Shmuel Cohen, a veteran El Al pilot, has some remarkable stories to tell about his life — in the air and on the ground.
Born in Haifa, he lived in Warsaw and Moscow as a youngster when his father served in the foreign service. His bar mitzvah, held at the Great Synagogue in Moscow in 1966, was a major event, the first such celebration at the historic congregation in 50 years. As a result, “I had a very strong experience of connecting to Soviet Jews that has affected me ever since,” Cohen said in a recent interview.
As a pilot in the Israeli Air Force, he flew one of the planes in the historic Operation Solomon mission in 1991, when more than 14,000 Ethiopian Jews were brought to Israel in 36 hours. “An amazing experience,” Cohen said.

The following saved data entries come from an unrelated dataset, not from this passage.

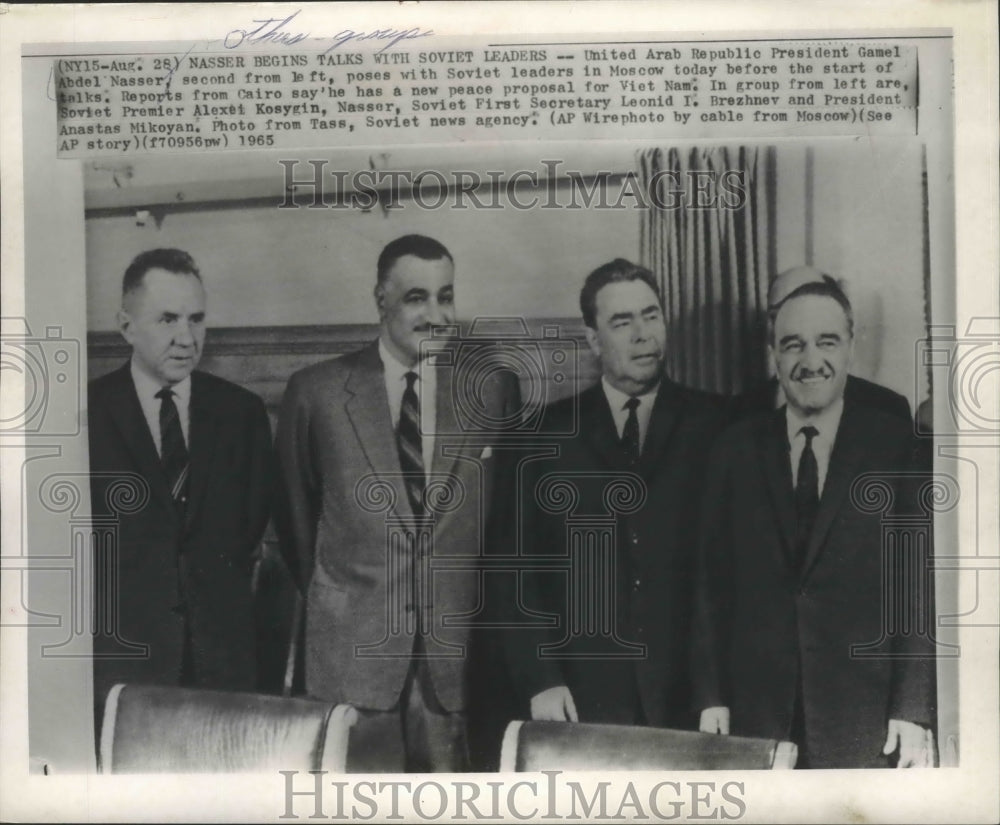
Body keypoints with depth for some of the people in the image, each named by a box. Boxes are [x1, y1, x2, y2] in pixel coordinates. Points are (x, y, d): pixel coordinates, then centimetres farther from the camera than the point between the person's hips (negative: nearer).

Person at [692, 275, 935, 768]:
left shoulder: (897, 446, -1)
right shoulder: (736, 450, 5)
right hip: (757, 713, 2)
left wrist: (914, 712, -8)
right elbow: (713, 581, 6)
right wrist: (711, 697, 2)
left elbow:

As part of “El Al Ambassadors – Blue and White Advocates,” a little-reported-on program in voluntary diplomacy, he is one of about 150 El Al pilots and flight attendants who speak to groups in cities around the world (wherever El Al flies) about their personal experiences and what Israel means to them. Cohen spoke recently at the home of Israel’s consul general, Ido Aharoni, to mark the 350th such event.
El Al’s partners in the program, which began four years ago, are the foreign ministry, Jewish Agency for Israel and Stand With Us.
“We expected about 80 people to apply to be ambassadors,” said Alon Futterman, director of the program, “but over 600 applied.” (In all, El Al has about 6,000 employees.)
The volunteer ambassadors present to the public, at synagogues, churches, campuses and other venues, the human face of Israel through the life experiences of real people.
“This is not about politics, not about promoting El Al,” explained Yehudit Grisaro, El Al’s vice president of customer service. “It’s about Israelis, not Israel. And it’s about people, not the conflict.” She said the presentations reflect “the story and face of the Israeli nation. And the success is in our ambassadors giving authentic and simple presentations. We tell them, ‘Just be yourself.’”
The volunteer participants find, in addressing audiences around the world, that there is much misinformation about Israel, regarding matters that range from its small size to its modern lifestyle to its democratic political system.
According to Sheryl Stein, director of public relations for the airline in New York, the programs benefits the audience and the speakers alike. “So many Israelis have a sense of mission, looking for ways to show their pride in their country,” she noted. “And audiences always want to stay after the program is over to ask more questions and learn more about the Israeli experience.”
Cohen said, “It’s important talking about our country. I tell people that living in Israel is not for everyone. I speak about the difficulties as well as the benefits, why I choose to live in Israel and why young people don’t want to leave. Although my land may be burning at times, I explain that this is my home and where I have to stay.”